• [ASSIGNMENT]
An exact repetition of the data below, without images, is the expected answer.

_ _ _ _ _ _ _

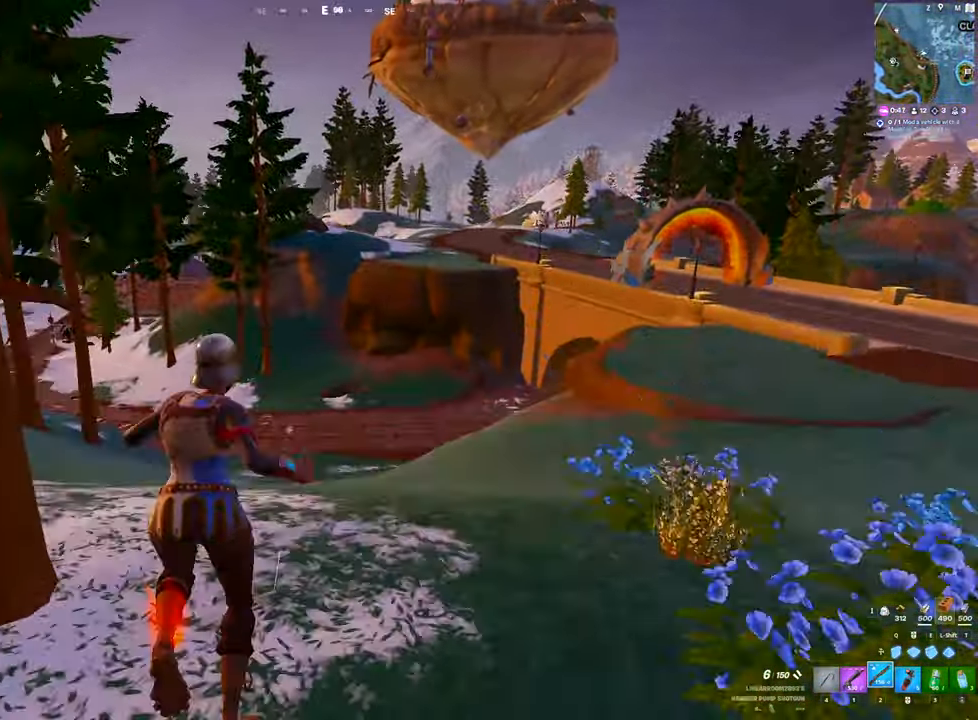
{"keys": ["a", "w"], "mouse": [], "mouse_move": "down", "events": [[66, "space", "up"], [100, "d", "up"], [483, "a", "down"]]}
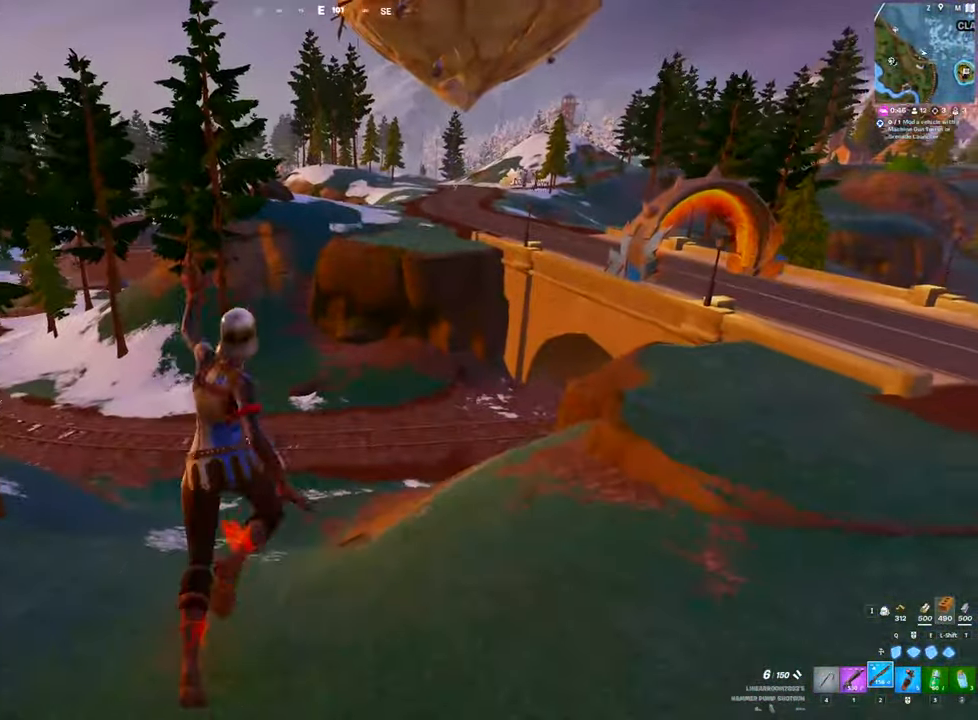
{"keys": ["a", "ctrl", "w"], "mouse": [], "mouse_move": "left", "events": [[350, "ctrl", "down"]]}
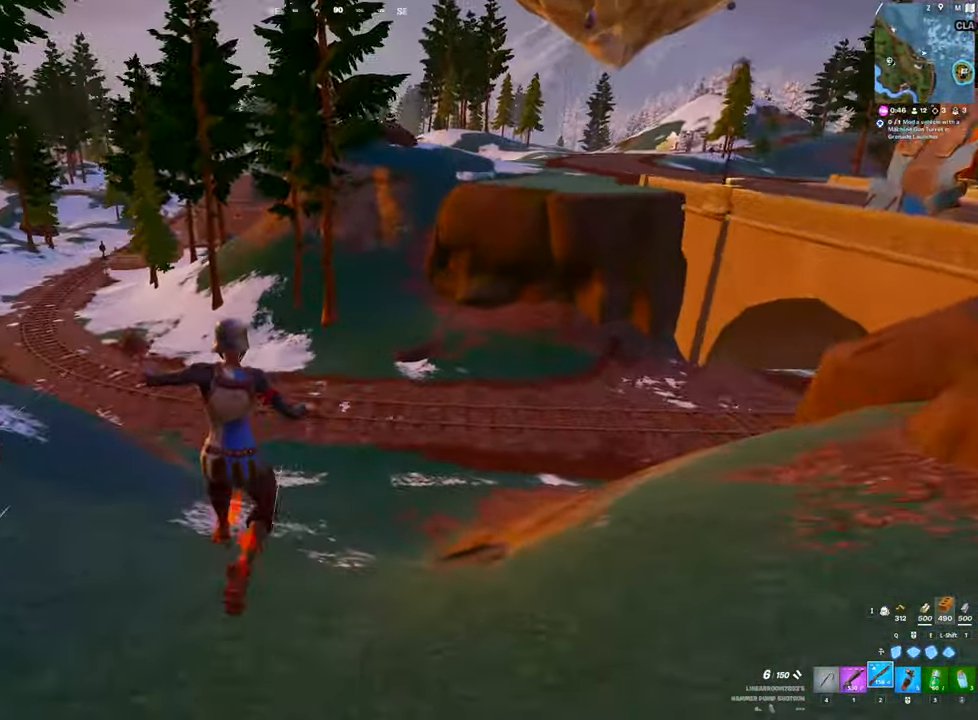
{"keys": ["d", "space", "w"], "mouse": [], "mouse_move": "right", "events": [[100, "ctrl", "up"], [133, "a", "up"], [183, "d", "down"], [334, "space", "down"]]}
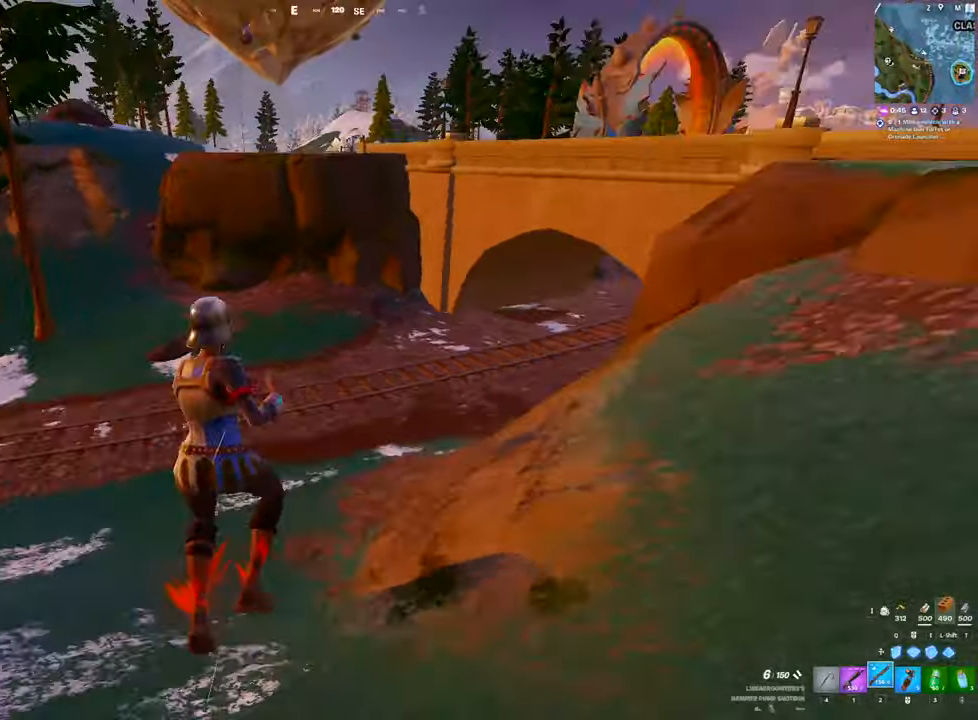
{"keys": ["d", "w"], "mouse": [], "mouse_move": "up", "events": [[17, "space", "up"]]}
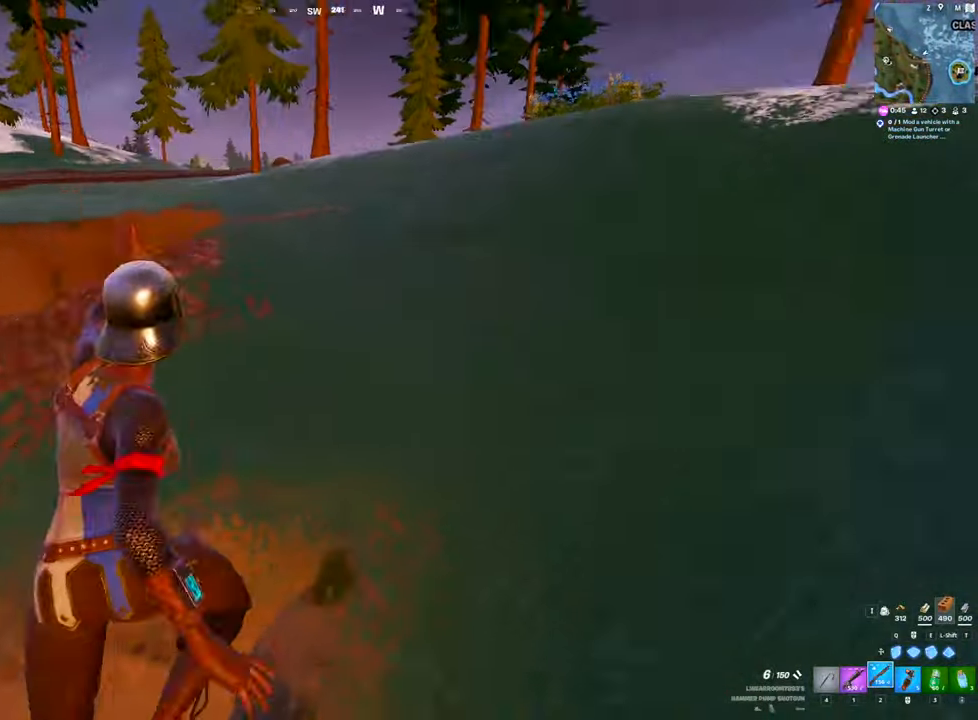
{"keys": ["d", "w"], "mouse": [], "mouse_move": "up", "events": [[267, "mouse_right", "down"], [350, "mouse_right", "up"]]}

_ _ _ _ _ _ _

• [ANSWER FOR THIS EXERCISE]
{"keys": ["a", "w"], "mouse": [], "mouse_move": "down", "events": [[66, "space", "up"], [100, "d", "up"], [483, "a", "down"]]}
{"keys": ["a", "ctrl", "w"], "mouse": [], "mouse_move": "left", "events": [[350, "ctrl", "down"]]}
{"keys": ["d", "space", "w"], "mouse": [], "mouse_move": "right", "events": [[100, "ctrl", "up"], [133, "a", "up"], [183, "d", "down"], [334, "space", "down"]]}
{"keys": ["d", "w"], "mouse": [], "mouse_move": "up", "events": [[17, "space", "up"]]}
{"keys": ["d", "w"], "mouse": [], "mouse_move": "up", "events": [[267, "mouse_right", "down"], [350, "mouse_right", "up"]]}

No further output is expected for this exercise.